──────── RECORDS PROVIDED ────────
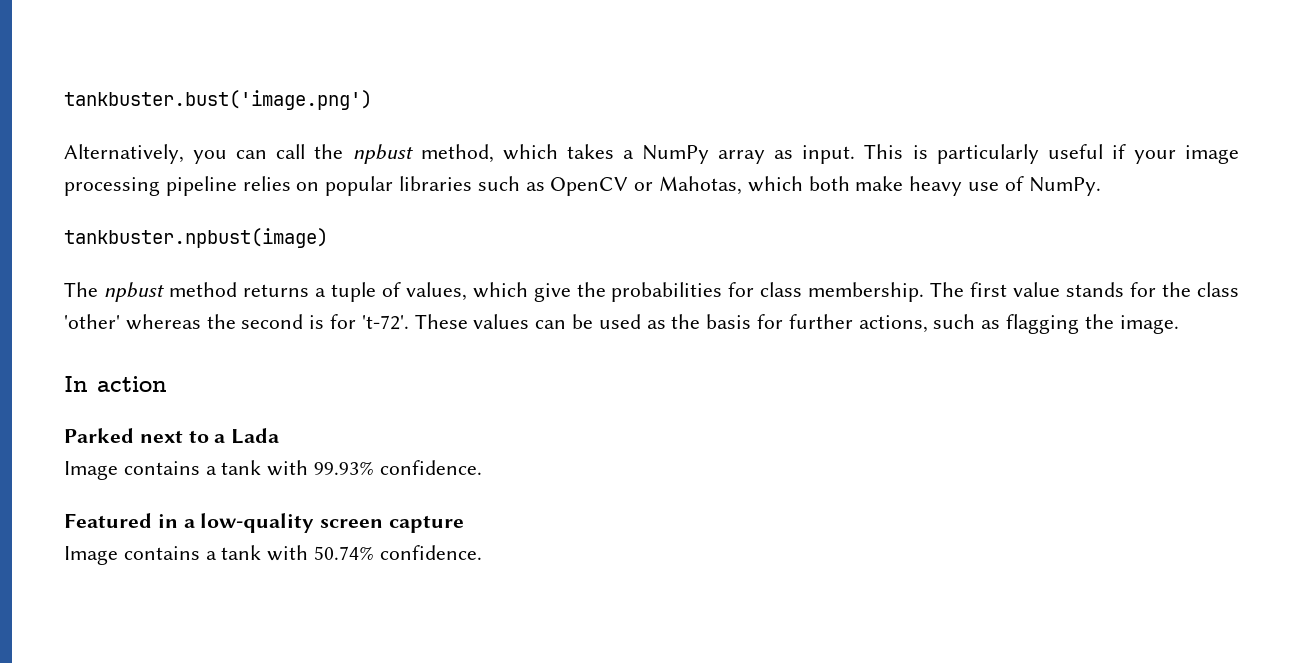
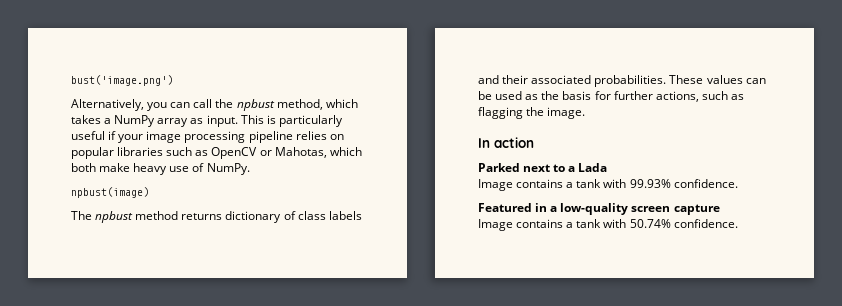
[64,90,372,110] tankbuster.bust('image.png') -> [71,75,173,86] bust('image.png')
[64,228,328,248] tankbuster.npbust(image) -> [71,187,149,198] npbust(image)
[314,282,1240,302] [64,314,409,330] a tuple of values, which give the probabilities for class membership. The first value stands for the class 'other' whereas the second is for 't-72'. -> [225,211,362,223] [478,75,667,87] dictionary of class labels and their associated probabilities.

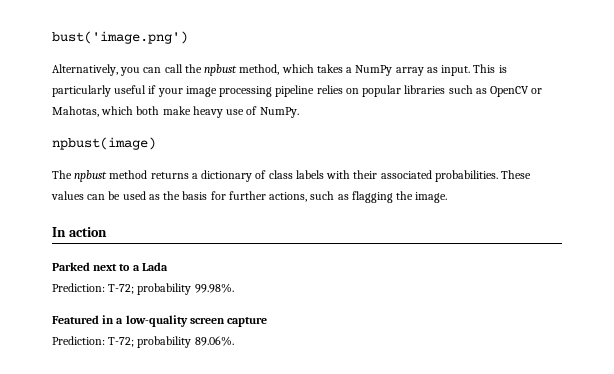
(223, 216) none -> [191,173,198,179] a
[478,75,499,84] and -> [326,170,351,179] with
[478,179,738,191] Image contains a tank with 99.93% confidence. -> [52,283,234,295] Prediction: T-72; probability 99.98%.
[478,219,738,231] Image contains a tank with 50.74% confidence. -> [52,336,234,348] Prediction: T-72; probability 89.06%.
────────
──────── RECORDS PROVIDED ────────
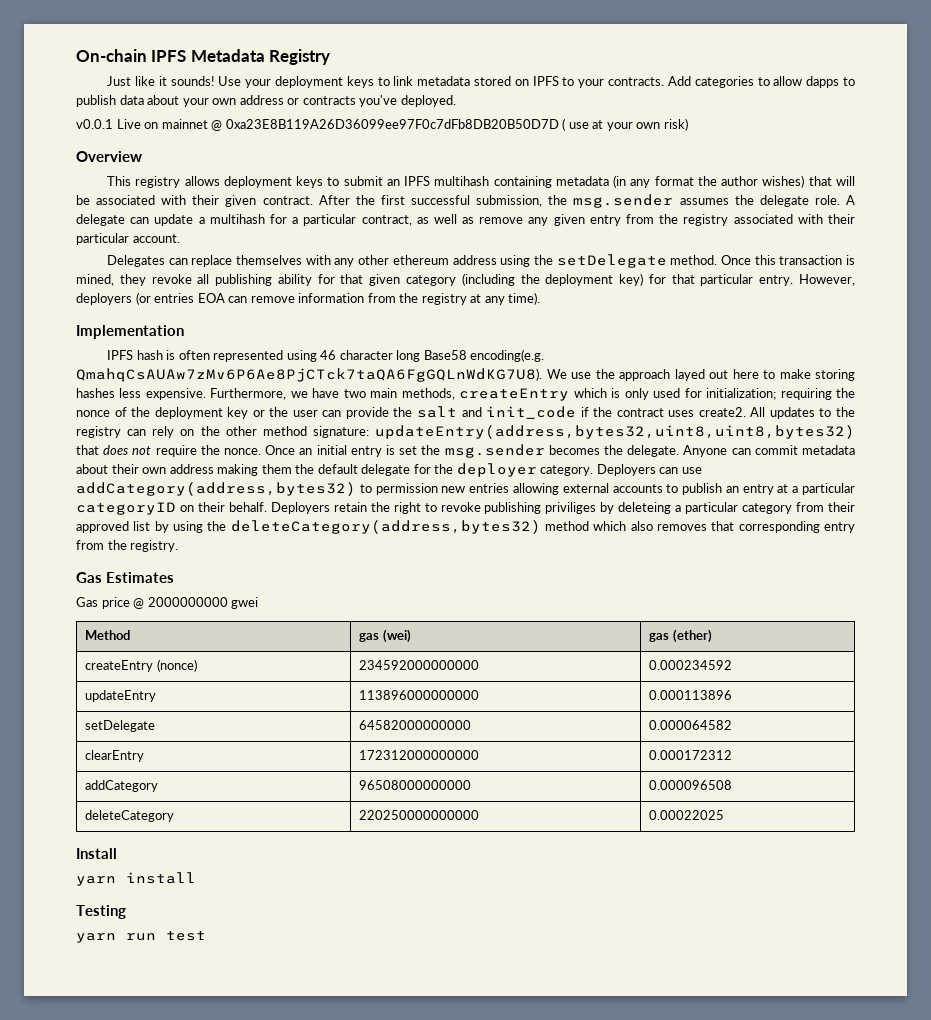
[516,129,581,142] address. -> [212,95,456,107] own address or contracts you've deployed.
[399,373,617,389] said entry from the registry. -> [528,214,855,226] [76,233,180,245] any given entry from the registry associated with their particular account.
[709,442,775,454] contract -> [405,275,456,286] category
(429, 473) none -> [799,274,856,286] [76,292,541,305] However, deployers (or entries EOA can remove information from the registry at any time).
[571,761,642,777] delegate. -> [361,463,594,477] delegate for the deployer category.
────────
**EXERCISE BRIEF:** Reproduce the lines of the entries above from the one with "[478,75,499,84] and -> [326,170,351,179] with" to the one with "[478,219,738,231] Image contains", both included, exactly and without any other line.

**SOLUTION:**
[478,75,499,84] and -> [326,170,351,179] with
[478,179,738,191] Image contains a tank with 99.93% confidence. -> [52,283,234,295] Prediction: T-72; probability 99.98%.
[478,219,738,231] Image contains a tank with 50.74% confidence. -> [52,336,234,348] Prediction: T-72; probability 89.06%.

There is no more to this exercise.